This story is courtesy of George Barnes and the Worcester Telegram & Gazette. A link to the original story can be found here.
GARDNER, Mass. — Recalling a visit to Leslie A. Lightfoot's office in Fitchburg a few years ago, state Sen. Stephen M. Brewer, D-Barre, remembered seeing a display of more than 20 flags folded like those given to families of veterans at funerals.
“I asked her about them and what she told me was that often she is the only one there at the funeral to accept it,” Mr. Brewer said. “Think about the fidelity, the loyalty, the compassion Leslie Lightfoot has for these veterans.”
Ms. Lightfoot is chief executive officer of Veteran Homestead and the driving force behind the Northeast Veteran Training & Rehabilitation Center being built next to Mount Wachusett Community College.
At an event Oct. 16, 2009 celebrating the near-completion of the first phase of the center, state Secretary of Veterans Services Thomas G. Kelley went a step further in praising Ms. Lightfoot. He said a colleague once referred to her as “the angel of mercy.” Mr. Kelley said the project she is working on is another example of the many things Ms. Lightfoot has done for veterans in the state.
“The angel of mercy has struck again,” he said. “I don't know how she is going to top this.”
The training and rehabilitation center, which is believed to be the nation's first residential treatment and education place for veterans and their families, is to have 20 housing units and a rehabilitation facility to serve veterans recovering from traumatic injuries, both mental and physical. Ten units already have been built.
The privately funded project, which Ms. Lightfoot said is expected to cost between $7.5 million and $8 million, is being built off Kelton Street on the shores of a pond owned by the community college. Veteran Homestead is paying for the center through grants and donations, including a $4.5 million grant from the Iraq Afghanistan Deployment Impact Fund of California.
Ms. Lightfoot said every contractor who worked on the project donated something, whether it was labor or materials.
The center is situated on 10 acres leased for 30 years to the Veteran Homestead by the college. Instead of charging rent, however, the college asked that students from the nursing and allied health programs have internship opportunities there. The veterans also will be able to use the college facilities and take courses.
Daniel M. Asquino, president of Mount Wachusett Community College, said the decision to build the treatment center on property owned by the community college is appropriate. He said the state's community college system was created and grew to meet the needs of veterans returning from World War II. The center will meet the needs of veterans of the wars in Iraq and Afghanistan.

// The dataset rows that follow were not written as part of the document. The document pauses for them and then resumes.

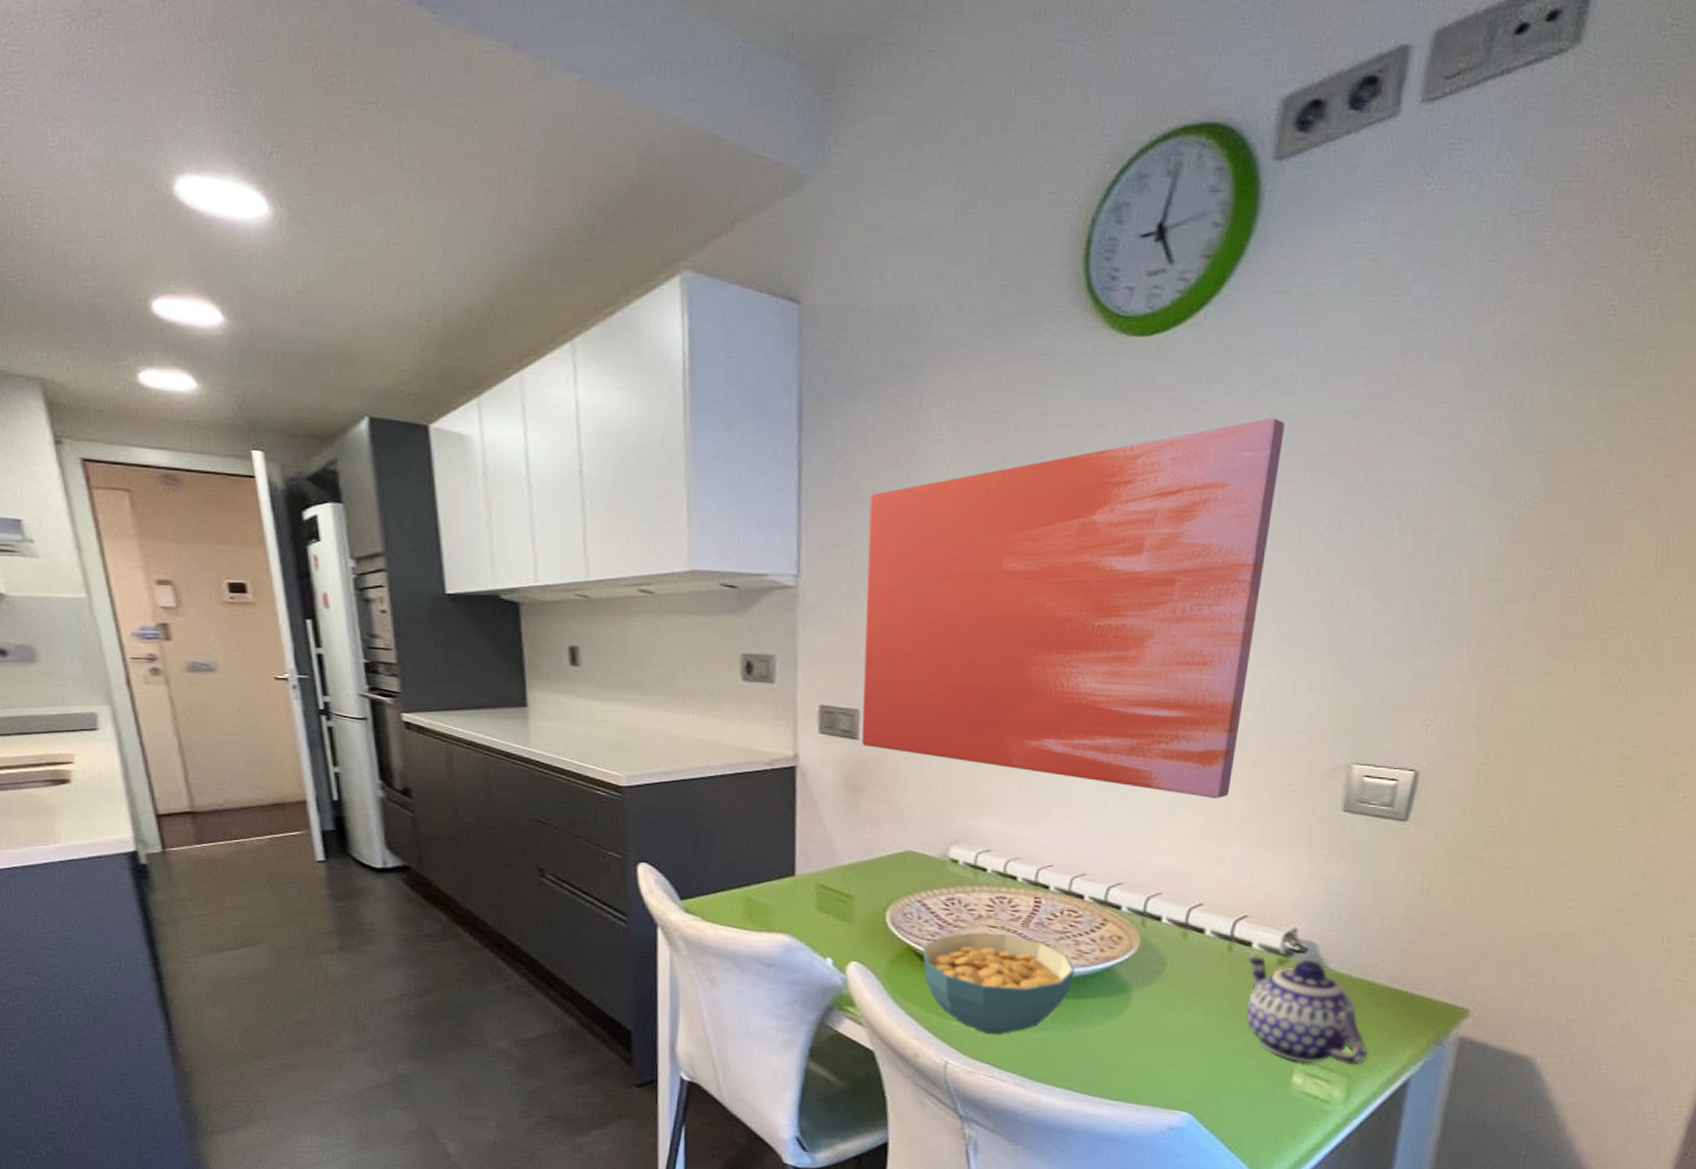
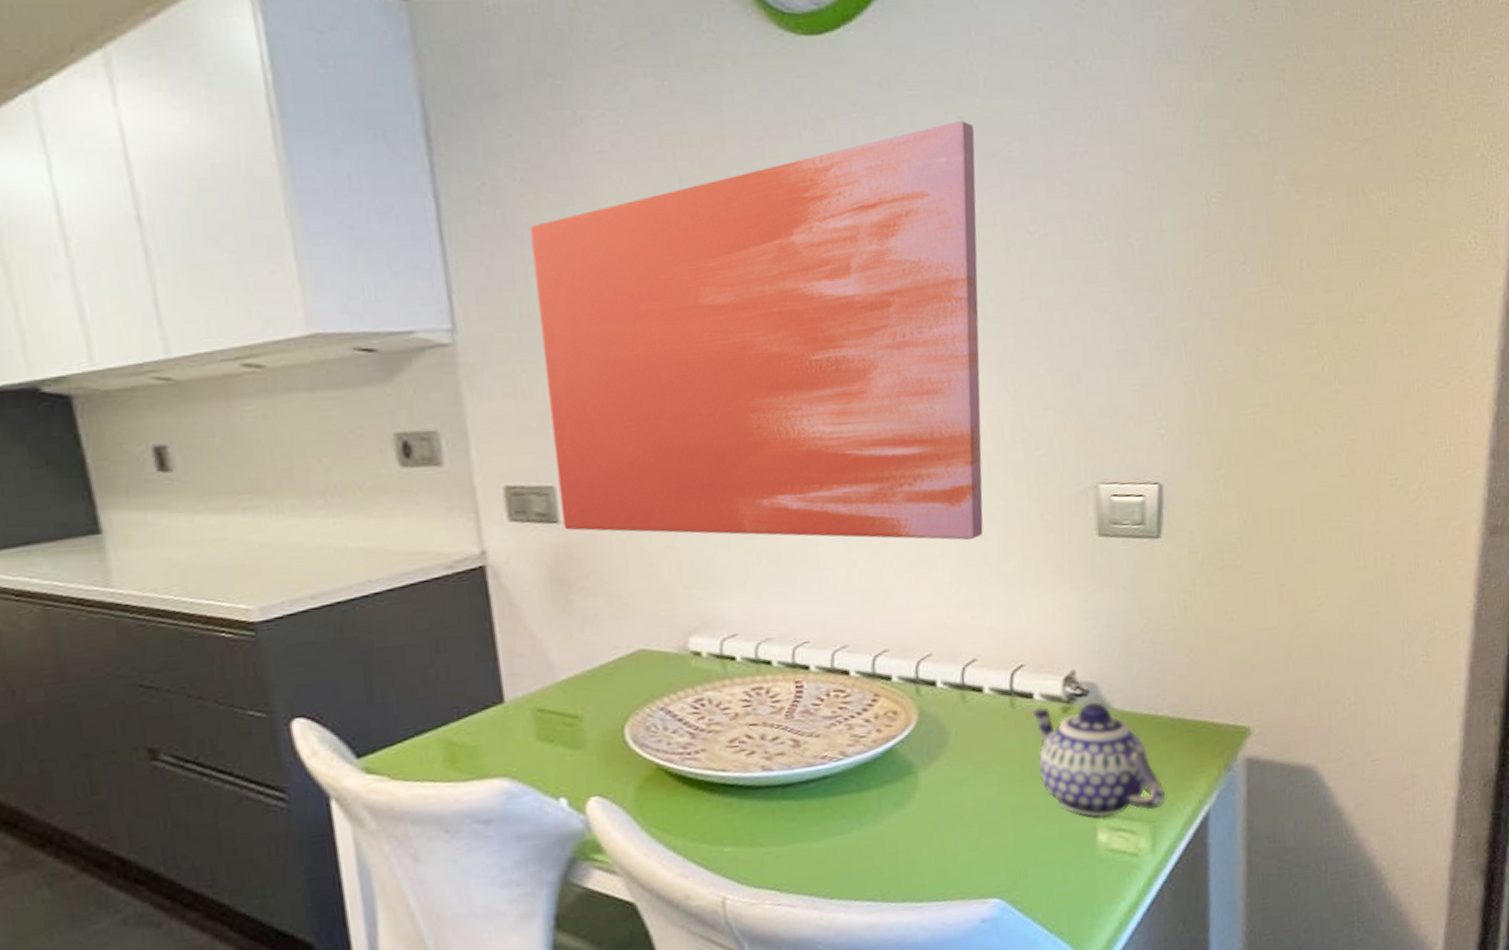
cereal bowl: present [922,932,1075,1035] -> none [675,729,853,855]

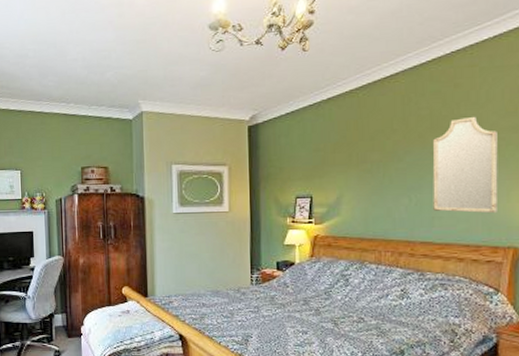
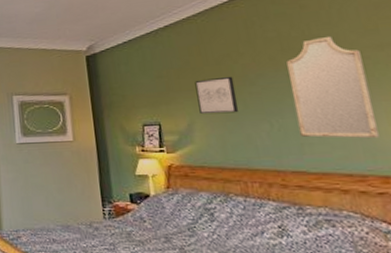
wall art: none [348,152,384,189] -> present [195,76,239,115]

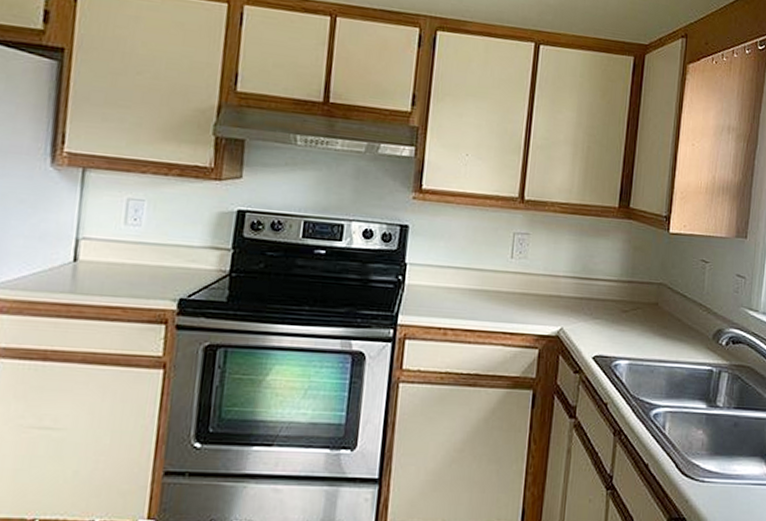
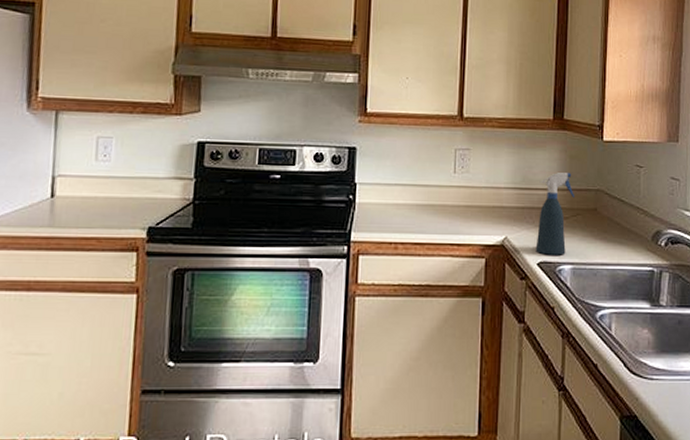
spray bottle: none [592,263,636,350] -> present [535,173,574,255]

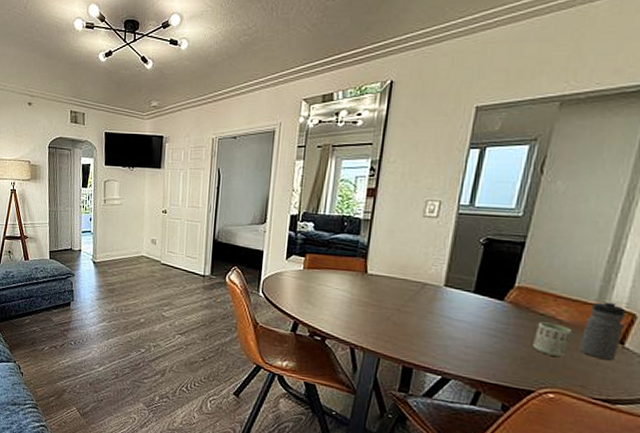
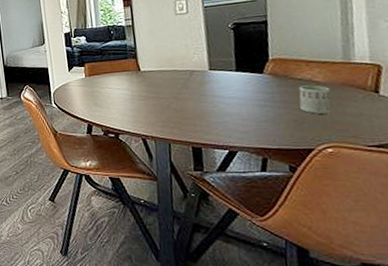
water bottle: present [578,301,626,361] -> none [339,57,376,110]

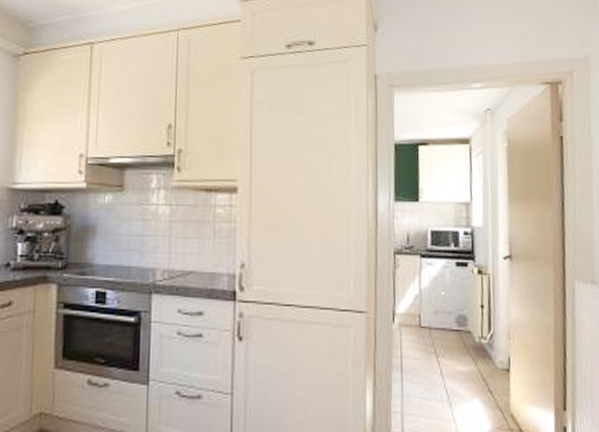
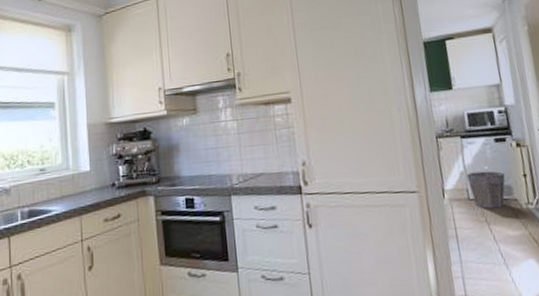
waste bin: none [422,297,462,340] -> present [467,171,506,209]

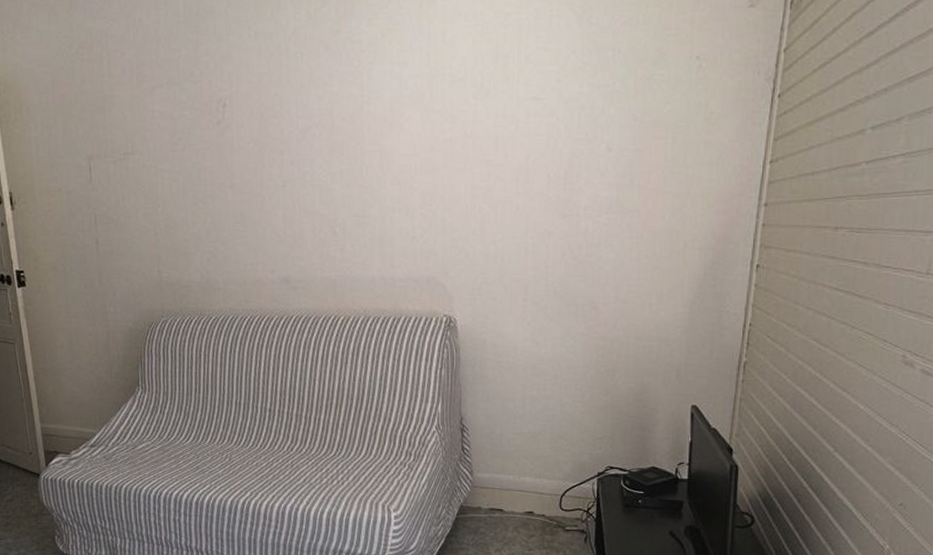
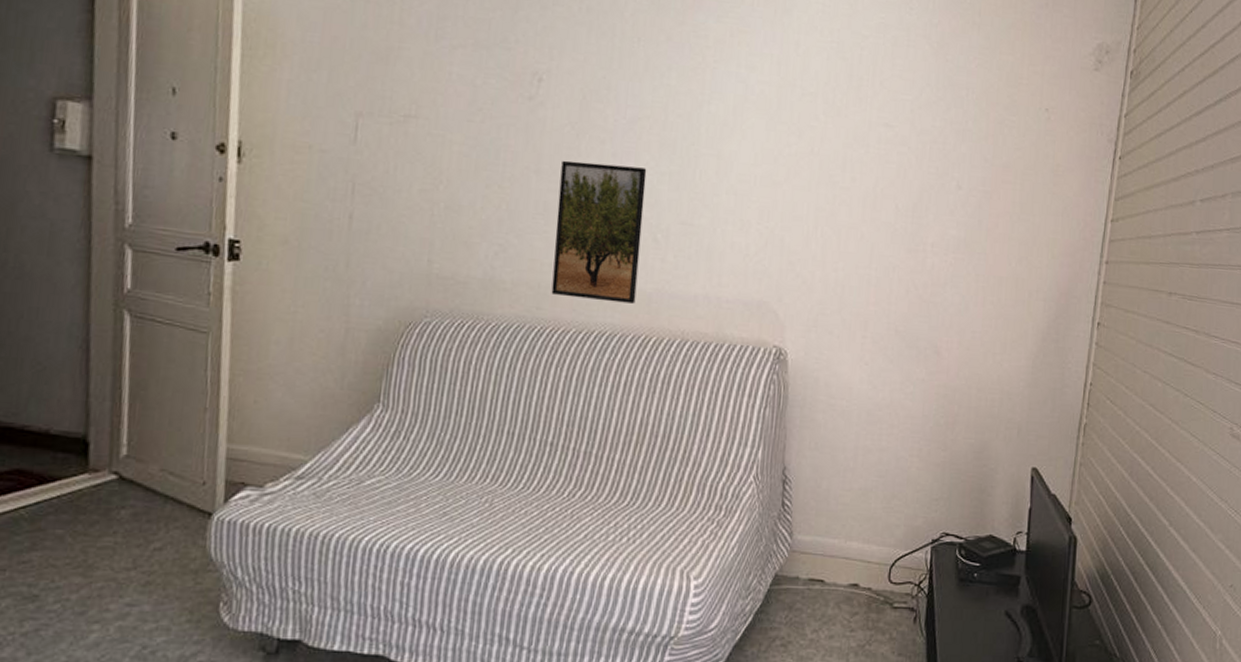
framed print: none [250,171,323,291] -> present [551,160,647,304]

Mr. Kelley said he, Lt. Gov. Timothy P. Murray and Richard Freeland, commissioner of the state Department of Higher Education, were part of a discussion among 55 college representatives earlier in the day about what colleges need to do to meet the needs of veterans attending college after returning from war. They discussed what the veterans bring to the campuses and what the campuses can do for the veterans to make them part of the college family.
“This program is going to do so much to make people feel like they are part of the family,” Mr. Kelley said.
Maj. Gen. Joseph C. Carter, adjutant general of the Massachusetts National Guard, said the center will be an important part of the National Guard's efforts to reintegrate returning veterans.
“The Northeast Veterans Training and Rehabilitation Center should become a national model,” he said.
The keynote speaker, Brig. Gen. Loree K. Sutton, director of the Defense Centers for Psychological Health and Traumatic Brain Injury, said it's important that people be kind because everyone is fighting internal battles. She said the center will be a place where veterans and their families can fight those battles.
Families will be able to stay with veterans who are going through rehabilitation. Each of the 20 buildings has two bedrooms, a living room area and laundry and cooking facilities. Each building except two will be named for a veteran who was killed in Iraq and Afghanistan or veterans who had honorable service in the wars. One each will be named for Mr. Brewer and former New England Patriots special teams captain Larry Izzo, who was a major donor and supporter of the project.
Mr. Brewer said the center will offer veterans suffering from traumatic amputations a chance to get their lives back by teaching them such simple things as how to bait a hook or how to change a baby's diaper with one arm.
In keeping with the college's renewable energy initiatives, the buildings are being built to specifications for green buildings and are equipped with geothermal heating and cooling systems and photovoltaic panels for electricity.